>>>

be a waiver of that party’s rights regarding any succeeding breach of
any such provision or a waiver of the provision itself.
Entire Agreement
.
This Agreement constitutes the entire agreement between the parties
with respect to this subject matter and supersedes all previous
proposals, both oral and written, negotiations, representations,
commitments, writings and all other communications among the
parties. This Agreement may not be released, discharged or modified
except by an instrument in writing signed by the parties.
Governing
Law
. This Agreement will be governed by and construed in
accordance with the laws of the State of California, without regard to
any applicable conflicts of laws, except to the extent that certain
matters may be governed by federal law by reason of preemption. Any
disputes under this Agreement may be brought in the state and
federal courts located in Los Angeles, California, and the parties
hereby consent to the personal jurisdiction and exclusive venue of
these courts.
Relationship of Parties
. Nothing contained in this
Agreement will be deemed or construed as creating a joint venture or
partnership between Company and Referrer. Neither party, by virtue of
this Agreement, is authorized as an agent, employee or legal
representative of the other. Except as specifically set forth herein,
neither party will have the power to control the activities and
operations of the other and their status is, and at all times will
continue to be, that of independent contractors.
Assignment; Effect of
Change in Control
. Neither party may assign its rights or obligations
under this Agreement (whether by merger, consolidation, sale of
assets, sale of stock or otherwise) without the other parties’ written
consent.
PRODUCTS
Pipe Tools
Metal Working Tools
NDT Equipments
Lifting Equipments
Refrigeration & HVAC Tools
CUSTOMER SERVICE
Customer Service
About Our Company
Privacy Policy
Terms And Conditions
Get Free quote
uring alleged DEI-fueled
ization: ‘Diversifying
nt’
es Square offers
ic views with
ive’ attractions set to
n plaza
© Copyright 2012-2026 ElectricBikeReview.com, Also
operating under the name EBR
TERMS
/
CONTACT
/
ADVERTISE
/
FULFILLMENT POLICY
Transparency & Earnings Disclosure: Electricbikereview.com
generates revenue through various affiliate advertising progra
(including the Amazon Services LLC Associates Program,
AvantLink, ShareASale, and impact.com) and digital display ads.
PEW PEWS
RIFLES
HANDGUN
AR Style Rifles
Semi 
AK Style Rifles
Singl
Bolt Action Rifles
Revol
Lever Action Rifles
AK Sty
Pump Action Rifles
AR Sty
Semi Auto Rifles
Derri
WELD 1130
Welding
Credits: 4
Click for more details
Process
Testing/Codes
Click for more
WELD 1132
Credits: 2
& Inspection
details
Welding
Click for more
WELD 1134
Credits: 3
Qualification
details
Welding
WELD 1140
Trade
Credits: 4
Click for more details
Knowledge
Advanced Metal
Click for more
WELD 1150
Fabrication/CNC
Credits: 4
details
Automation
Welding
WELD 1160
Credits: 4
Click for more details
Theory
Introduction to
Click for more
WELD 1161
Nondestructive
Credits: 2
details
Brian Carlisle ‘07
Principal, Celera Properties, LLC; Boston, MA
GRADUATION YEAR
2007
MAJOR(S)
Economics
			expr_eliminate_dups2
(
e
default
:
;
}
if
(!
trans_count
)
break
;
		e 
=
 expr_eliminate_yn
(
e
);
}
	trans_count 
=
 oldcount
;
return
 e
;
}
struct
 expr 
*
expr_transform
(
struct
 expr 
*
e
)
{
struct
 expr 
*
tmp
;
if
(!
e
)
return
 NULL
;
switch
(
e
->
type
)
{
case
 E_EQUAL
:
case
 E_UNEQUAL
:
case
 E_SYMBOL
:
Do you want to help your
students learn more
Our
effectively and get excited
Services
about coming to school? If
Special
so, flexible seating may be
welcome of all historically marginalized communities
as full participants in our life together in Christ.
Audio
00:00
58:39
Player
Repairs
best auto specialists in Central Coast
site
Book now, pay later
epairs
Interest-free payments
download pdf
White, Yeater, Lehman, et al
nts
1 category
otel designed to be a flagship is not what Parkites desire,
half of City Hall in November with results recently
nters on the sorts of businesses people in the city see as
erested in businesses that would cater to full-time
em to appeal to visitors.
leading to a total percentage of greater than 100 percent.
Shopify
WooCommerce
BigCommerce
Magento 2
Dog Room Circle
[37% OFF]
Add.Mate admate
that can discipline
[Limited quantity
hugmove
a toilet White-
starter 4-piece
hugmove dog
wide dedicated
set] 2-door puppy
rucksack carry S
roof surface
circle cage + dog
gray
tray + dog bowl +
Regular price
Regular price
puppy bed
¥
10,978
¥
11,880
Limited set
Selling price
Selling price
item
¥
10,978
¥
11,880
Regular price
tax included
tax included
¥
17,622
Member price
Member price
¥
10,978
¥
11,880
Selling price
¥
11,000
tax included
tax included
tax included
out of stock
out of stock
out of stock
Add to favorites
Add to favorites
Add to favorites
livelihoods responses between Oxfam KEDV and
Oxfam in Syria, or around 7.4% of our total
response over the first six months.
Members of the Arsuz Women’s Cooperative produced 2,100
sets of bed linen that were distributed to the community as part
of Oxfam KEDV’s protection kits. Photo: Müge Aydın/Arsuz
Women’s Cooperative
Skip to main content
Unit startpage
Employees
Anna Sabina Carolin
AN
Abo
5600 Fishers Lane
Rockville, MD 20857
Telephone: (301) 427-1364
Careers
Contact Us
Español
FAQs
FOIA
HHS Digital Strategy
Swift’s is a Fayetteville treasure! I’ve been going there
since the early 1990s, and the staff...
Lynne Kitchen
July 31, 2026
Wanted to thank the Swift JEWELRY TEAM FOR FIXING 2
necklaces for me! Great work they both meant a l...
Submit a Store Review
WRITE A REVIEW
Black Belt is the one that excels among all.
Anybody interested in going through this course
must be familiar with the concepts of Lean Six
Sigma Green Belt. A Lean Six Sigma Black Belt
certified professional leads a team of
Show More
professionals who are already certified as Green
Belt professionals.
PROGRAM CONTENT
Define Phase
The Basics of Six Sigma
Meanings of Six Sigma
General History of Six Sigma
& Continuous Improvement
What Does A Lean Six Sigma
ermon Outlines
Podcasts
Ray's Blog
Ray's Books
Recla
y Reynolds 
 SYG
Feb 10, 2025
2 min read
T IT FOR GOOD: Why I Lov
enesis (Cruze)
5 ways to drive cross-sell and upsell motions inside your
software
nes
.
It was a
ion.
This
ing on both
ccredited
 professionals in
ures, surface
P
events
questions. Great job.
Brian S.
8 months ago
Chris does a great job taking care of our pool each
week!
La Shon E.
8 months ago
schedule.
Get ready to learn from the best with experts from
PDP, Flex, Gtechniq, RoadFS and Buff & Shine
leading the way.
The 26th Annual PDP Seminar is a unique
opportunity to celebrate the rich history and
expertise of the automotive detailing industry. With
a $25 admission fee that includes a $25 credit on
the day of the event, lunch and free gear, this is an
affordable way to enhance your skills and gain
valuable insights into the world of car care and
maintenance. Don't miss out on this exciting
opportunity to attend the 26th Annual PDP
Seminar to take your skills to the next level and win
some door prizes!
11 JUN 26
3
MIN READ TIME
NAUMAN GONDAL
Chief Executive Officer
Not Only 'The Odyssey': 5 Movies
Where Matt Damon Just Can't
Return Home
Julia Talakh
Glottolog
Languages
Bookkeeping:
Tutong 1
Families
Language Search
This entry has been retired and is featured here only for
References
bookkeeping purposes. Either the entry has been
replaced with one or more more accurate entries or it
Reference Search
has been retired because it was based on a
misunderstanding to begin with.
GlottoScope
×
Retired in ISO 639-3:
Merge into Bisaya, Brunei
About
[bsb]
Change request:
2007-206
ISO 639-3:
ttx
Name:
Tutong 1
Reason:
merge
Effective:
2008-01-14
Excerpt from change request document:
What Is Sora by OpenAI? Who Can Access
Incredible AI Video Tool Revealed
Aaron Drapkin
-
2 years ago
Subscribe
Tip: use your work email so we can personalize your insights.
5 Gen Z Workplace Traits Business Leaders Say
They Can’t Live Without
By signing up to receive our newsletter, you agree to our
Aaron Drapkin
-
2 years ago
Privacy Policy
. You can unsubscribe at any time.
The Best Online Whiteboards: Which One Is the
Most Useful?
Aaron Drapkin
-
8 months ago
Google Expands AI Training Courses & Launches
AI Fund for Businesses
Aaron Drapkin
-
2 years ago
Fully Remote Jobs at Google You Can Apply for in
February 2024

<<<

▶ [PROMPT] Each line from the one with "Tip: use your" to the end of the material should be duplicated exactly, and no other line.

▶ [YOUR RESPONSE]
Tip: use your work email so we can personalize your insights.
5 Gen Z Workplace Traits Business Leaders Say
They Can’t Live Without
By signing up to receive our newsletter, you agree to our
Aaron Drapkin
-
2 years ago
Privacy Policy
. You can unsubscribe at any time.
The Best Online Whiteboards: Which One Is the
Most Useful?
Aaron Drapkin
-
8 months ago
Google Expands AI Training Courses & Launches
AI Fund for Businesses
Aaron Drapkin
-
2 years ago
Fully Remote Jobs at Google You Can Apply for in
February 2024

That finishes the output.